An extremely interesting article appears in the Autumn/Winter issue of the Annals of Wyoming (which I just received) on the history of wildlife conservation and hunting in Wyoming.  The articles is by Brian Beauvais, and is entitled Sportsmen, Market Hunters & Game Hogs:  Early Years of Wildlife Conservation in Park County.


As the title indicates, the article focuses on one Wyoming county, but in a fairly broad manner, and it does something I've never seen any other article do, which is to take into account the story of subsistence and quasi market hunters in the state during the period of time when wildlife conservation was really coming in.

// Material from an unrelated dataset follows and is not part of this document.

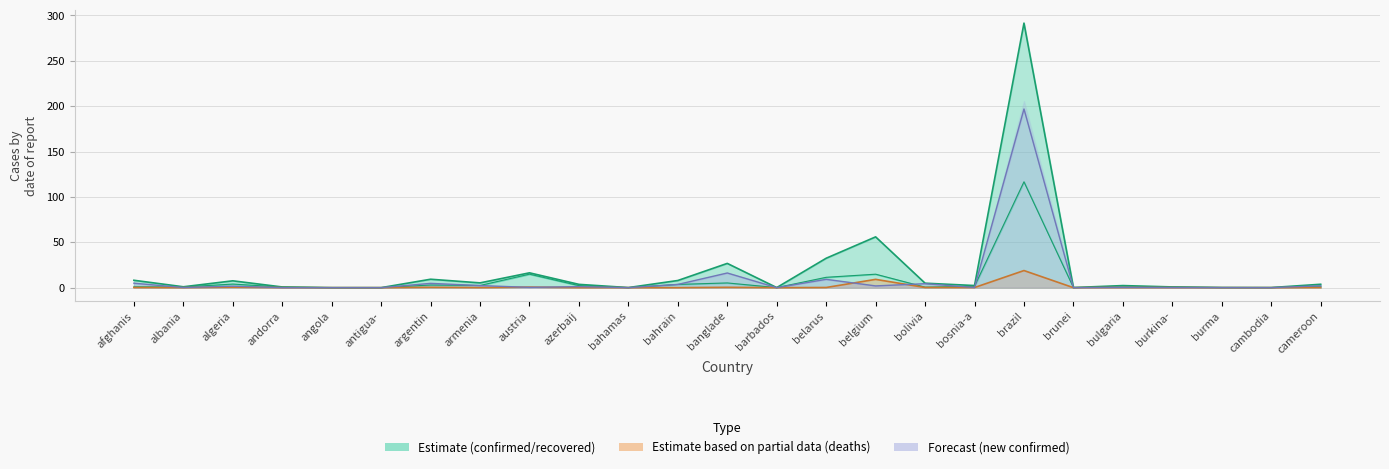

What is the difference between the recovered values at cameroon and angola?

1.6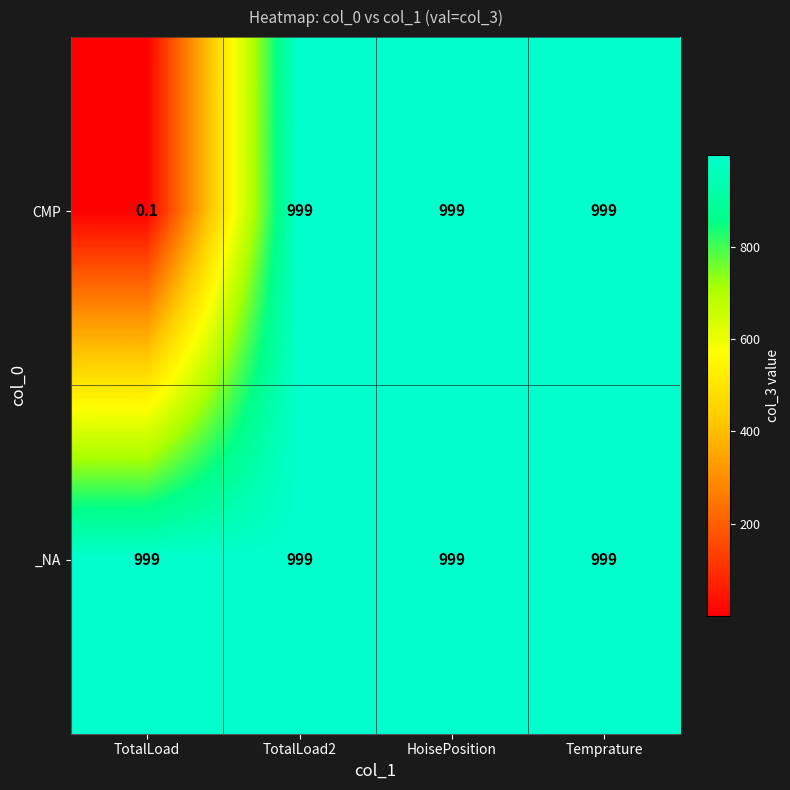

Reading left to right, extract all data points from this chart.

CMP: TotalLoad=0.1	TotalLoad2=999.0	HoisePosition=999.0	Temprature=999.0
_NA: TotalLoad=999.0	TotalLoad2=999.0	HoisePosition=999.0	Temprature=999.0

Los of articles and books deal with the conservationist campaign against market hunting that came about at the turn of the prior century.  I've never read one, however, that dealt with the views of the local yeomanry in any fashion, to whom conservation efforts didn't come easily as it directly impacted their table.  The role of the wealthy in the effort, and the role of the more or less poor in opposition to it, and how they respectively viewed things, is fresh to the story, at least for me.  

Added to that, the role of private pay game wardens, and the role of other agencies in enforcing Wyoming's game laws, which came in early but which had nobody to enforce them, is something I was also unaware of.  And even some of the early history of the Wyoming Game & Fish is included.  Here too, for example, I was unaware that the hunting area concept wasn't brought into Wyoming's laws until 1947.

While by and large Wyoming's hunters came around to really supporting the Wyoming system, which is sometimes regarded as the crown jewel of wildlife conservation, some of these fights never fully went away and some of the stresses remain.  You can see the views of those whose pocketbooks depend on out of state sportsmen vs. the locals reflected back over a century ago.  This work is a really valuable look into the history of wildlife conservation in general and is very much worth reading.